Related to Why Don't Satellites Fall Into Earth? Exploring Gravity's Effects

1. How do satellites stay in orbit?

Satellites stay in orbit due to the balance between the centrifugal force of their motion and the force of gravity pulling them towards the Earth. This balance is known as orbital velocity, and it allows satellites to maintain a constant distance from the Earth while moving around it.

2. Why don't satellites fall into the Earth?

Satellites don't fall into the Earth because they are constantly moving forward at a high speed, which creates a centrifugal force that counteracts the pull of gravity. This results in a circular orbit around the Earth, rather than falling towards it.
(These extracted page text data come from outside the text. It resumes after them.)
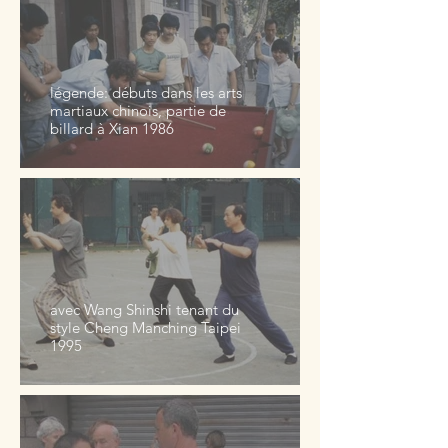
légende: débuts dans les arts
martiaux chinois, partie de
billard à Xian 1986
avec Wang Shinshi tenant du
style Cheng Manching Taipei
1995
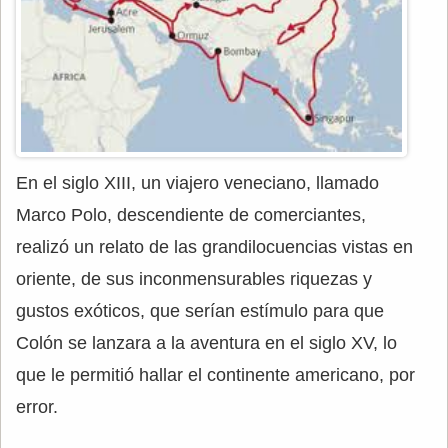
En el siglo XIII, un viajero veneciano, llamado
Marco Polo, descendiente de comerciantes,
realizó un relato de las grandilocuencias vistas en
oriente, de sus inconmensurables riquezas y
gustos exóticos, que serían estímulo para que
Colón se lanzara a la aventura en el siglo XV, lo
que le permitió hallar el continente americano, por
error.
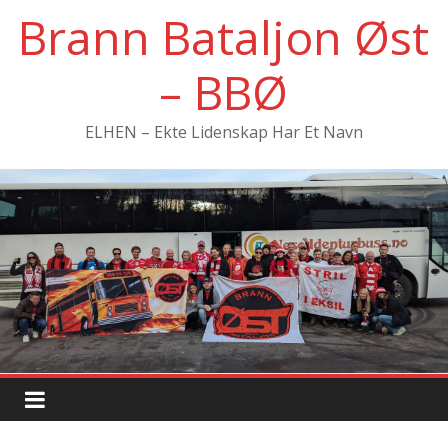
Hopp
Brann Bataljon Øst
til
innholdet
– BBØ
ELHEN – Ekte Lidenskap Har Et Navn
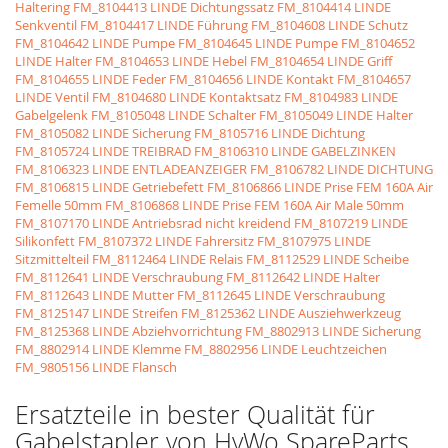
Haltering
FM_8104413 LINDE Dichtungssatz
FM_8104414 LINDE
Senkventil
FM_8104417 LINDE Führung
FM_8104608 LINDE Schutz
FM_8104642 LINDE Pumpe
FM_8104645 LINDE Pumpe
FM_8104652
LINDE Halter
FM_8104653 LINDE Hebel
FM_8104654 LINDE Griff
FM_8104655 LINDE Feder
FM_8104656 LINDE Kontakt
FM_8104657
LINDE Ventil
FM_8104680 LINDE Kontaktsatz
FM_8104983 LINDE
Gabelgelenk
FM_8105048 LINDE Schalter
FM_8105049 LINDE Halter
FM_8105082 LINDE Sicherung
FM_8105716 LINDE Dichtung
FM_8105724 LINDE TREIBRAD
FM_8106310 LINDE GABELZINKEN
FM_8106323 LINDE ENTLADEANZEIGER
FM_8106782 LINDE DICHTUNG
FM_8106815 LINDE Getriebefett
FM_8106866 LINDE Prise FEM 160A Air
Femelle 50mm
FM_8106868 LINDE Prise FEM 160A Air Male 50mm
FM_8107170 LINDE Antriebsrad nicht kreidend
FM_8107219 LINDE
Silikonfett
FM_8107372 LINDE Fahrersitz
FM_8107975 LINDE
Sitzmittelteil
FM_8112464 LINDE Relais
FM_8112529 LINDE Scheibe
FM_8112641 LINDE Verschraubung
FM_8112642 LINDE Halter
FM_8112643 LINDE Mutter
FM_8112645 LINDE Verschraubung
FM_8125147 LINDE Streifen
FM_8125362 LINDE Ausziehwerkzeug
FM_8125368 LINDE Abziehvorrichtung
FM_8802913 LINDE Sicherung
FM_8802914 LINDE Klemme
FM_8802956 LINDE Leuchtzeichen
FM_9805156 LINDE Flansch
Ersatzteile in bester Qualität für
Gabelstapler von HyWo SpareParts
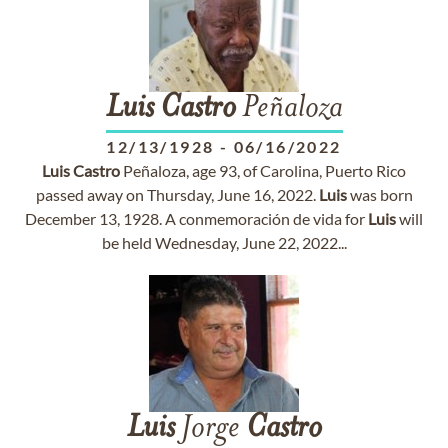
Luis
Castro
Peñaloza
12/13/1928
-
06/16/2022
Luis
Castro
Peñaloza, age 93, of Carolina, Puerto Rico
passed away on Thursday, June 16, 2022.
Luis
was born
December 13, 1928. A conmemoración de vida for
Luis
will
be held Wednesday, June 22, 2022...
Luis
Jorge
Castro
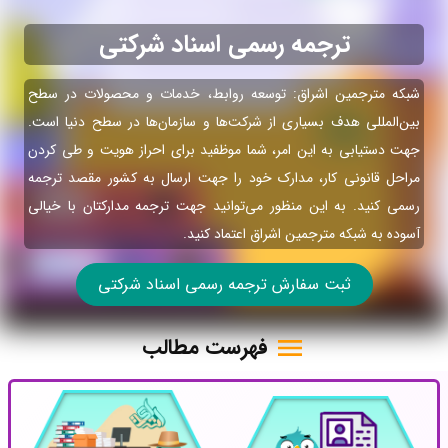
ترجمه رسمی اسناد شرکتی
شبکه مترجمین اشراق: توسعه روابط، خدمات و محصولات در سطح
بین‌المللی هدف بسیاری از شرکت‌ها و سازمان‌ها در سطح دنیا است.
جهت دستیابی به این امر، شما موظفید برای احراز هویت و طی کردن
مراحل قانونی کار، مدارک خود را جهت ارسال به کشور مقصد ترجمه
رسمی کنید. به این منظور می‌توانید جهت ترجمه مدارکتان با خیالی
آسوده به شبکه مترجمین اشراق اعتماد کنید.
ثبت سفارش ترجمه رسمی اسناد شرکتی
فهرست مطالب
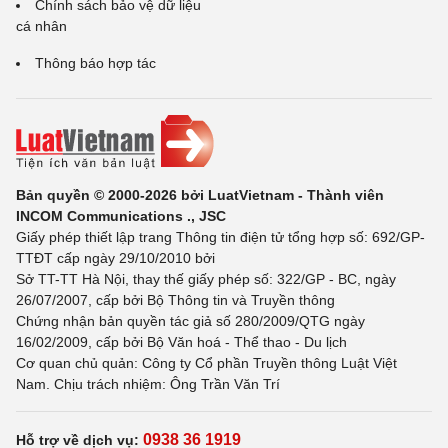
Chính sách bảo vệ dữ liệu
cá nhân
Thông báo hợp tác
Bản quyền © 2000-2026 bởi LuatVietnam - Thành viên
INCOM Communications ., JSC
Giấy phép thiết lập trang Thông tin điện tử tổng hợp số: 692/GP-
TTĐT cấp ngày 29/10/2010 bởi
Sở TT-TT Hà Nội, thay thế giấy phép số: 322/GP - BC, ngày
26/07/2007, cấp bởi Bộ Thông tin và Truyền thông
Chứng nhận bản quyền tác giả số 280/2009/QTG ngày
16/02/2009, cấp bởi Bộ Văn hoá - Thể thao - Du lịch
Cơ quan chủ quản: Công ty Cổ phần Truyền thông Luật Việt
Nam. Chịu trách nhiệm: Ông Trần Văn Trí
0938 36 1919
Hỗ trợ về dịch vụ:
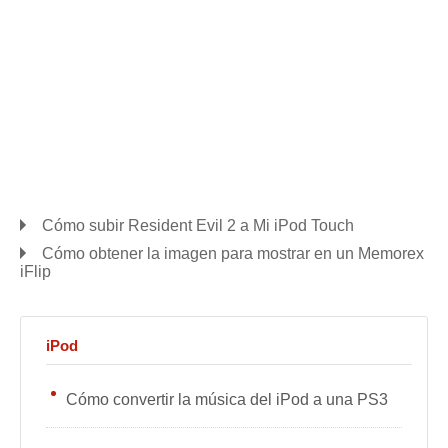
Cómo subir Resident Evil 2 a Mi iPod Touch
Cómo obtener la imagen para mostrar en un Memorex
iFlip
iPod
Cómo convertir la música del iPod a una PS3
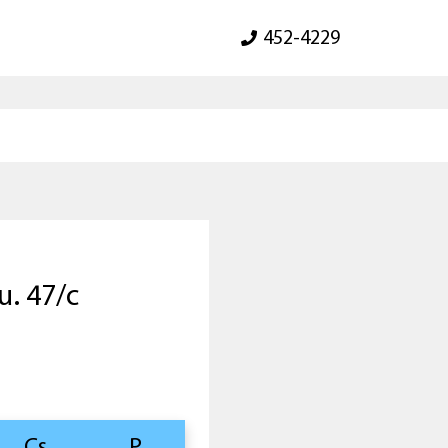
452-4229
u. 47/c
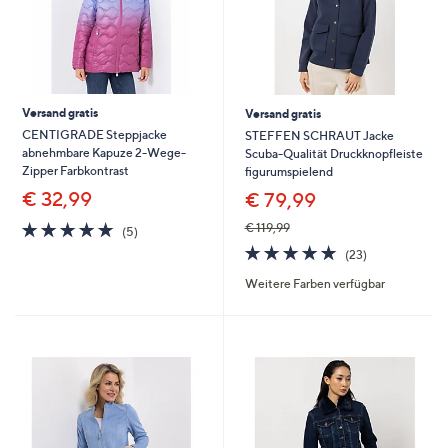
Versand gratis
Versand gratis
CENTIGRADE Steppjacke
STEFFEN SCHRAUT Jacke
abnehmbare Kapuze 2-Wege-
Scuba-Qualität Druckknopfleiste
Zipper Farbkontrast
figurumspielend
€ 32,99
€ 79,99
5.0
5
€ 119,99
(5)
von
Bewertungen
4.9
23
(23)
5
von
Bewertungen
Weitere Farben verfügbar
5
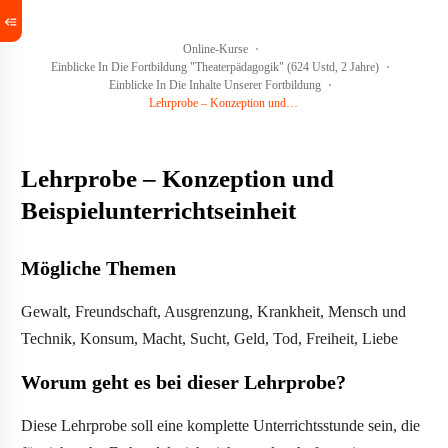
Online-Kurse
Einblicke In Die Fortbildung "Theaterpädagogik" (624 Ustd, 2 Jahre)
Einblicke In Die Inhalte Unserer Fortbildung
Lehrprobe – Konzeption und Beispielunterrichtseinheit
Lehrprobe – Konzeption und
Beispielunterrichtseinheit
Mögliche Themen
Gewalt, Freundschaft, Ausgrenzung, Krankheit, Mensch und
Technik, Konsum, Macht, Sucht, Geld, Tod, Freiheit, Liebe
Worum geht es bei dieser Lehrprobe?
Diese Lehrprobe soll eine komplette Unterrichtsstunde sein, die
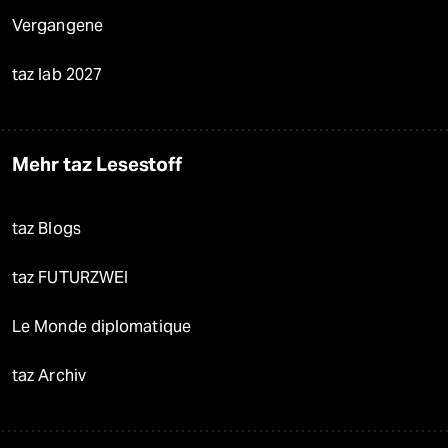
Vergangene
taz lab 2027
Mehr taz Lesestoff
taz Blogs
taz FUTURZWEI
Le Monde diplomatique
taz Archiv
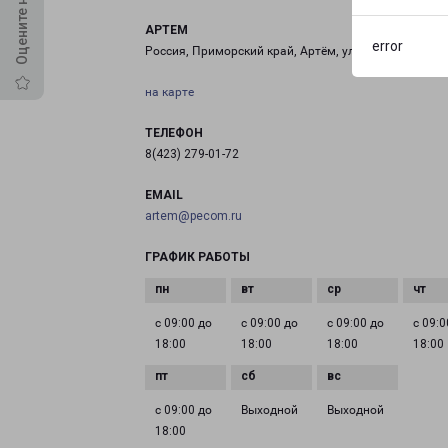
АРТЕМ
error
Россия, Приморский край, Артём, улица Фрунзе, 21с
на карте
ТЕЛЕФОН
8(423) 279-01-72
EMAIL
artem@pecom.ru
ГРАФИК РАБОТЫ
с 09:00 до
с 09:00 до
с 09:00 до
с 09:0
18:00
18:00
18:00
18:00
с 09:00 до
Выходной
Выходной
18:00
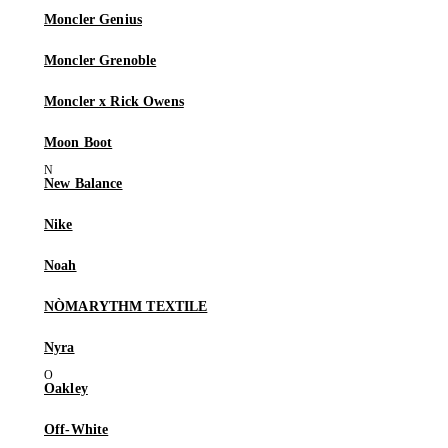
Moncler Genius
Moncler Grenoble
Moncler x Rick Owens
Moon Boot
New Balance
Nike
Noah
NÒMARYTHM TEXTILE
Nyra
Oakley
Off-White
3. How does gravity affect satellites?

Gravity affects satellites by pulling them towards the Earth, causing them to constantly accelerate towards the ground. However, the velocity of their motion creates a centrifugal force that balances out the pull of gravity, allowing them to maintain a stable orbit.

4. What happens to satellites when gravity changes?

When gravity changes, either due to variations in the Earth's gravitational pull or the gravitational influence of other bodies in space, satellites may experience changes in their orbit. They may also need to adjust their speed or trajectory to maintain a stable orbit.

5. Can satellites fall out of orbit?

Yes, satellites can fall out of orbit if they experience a significant change in their speed or trajectory, such as a collision with another object or a change in gravitational pull. However, this is rare and most satellites are designed with systems to adjust their orbit and prevent this from happening.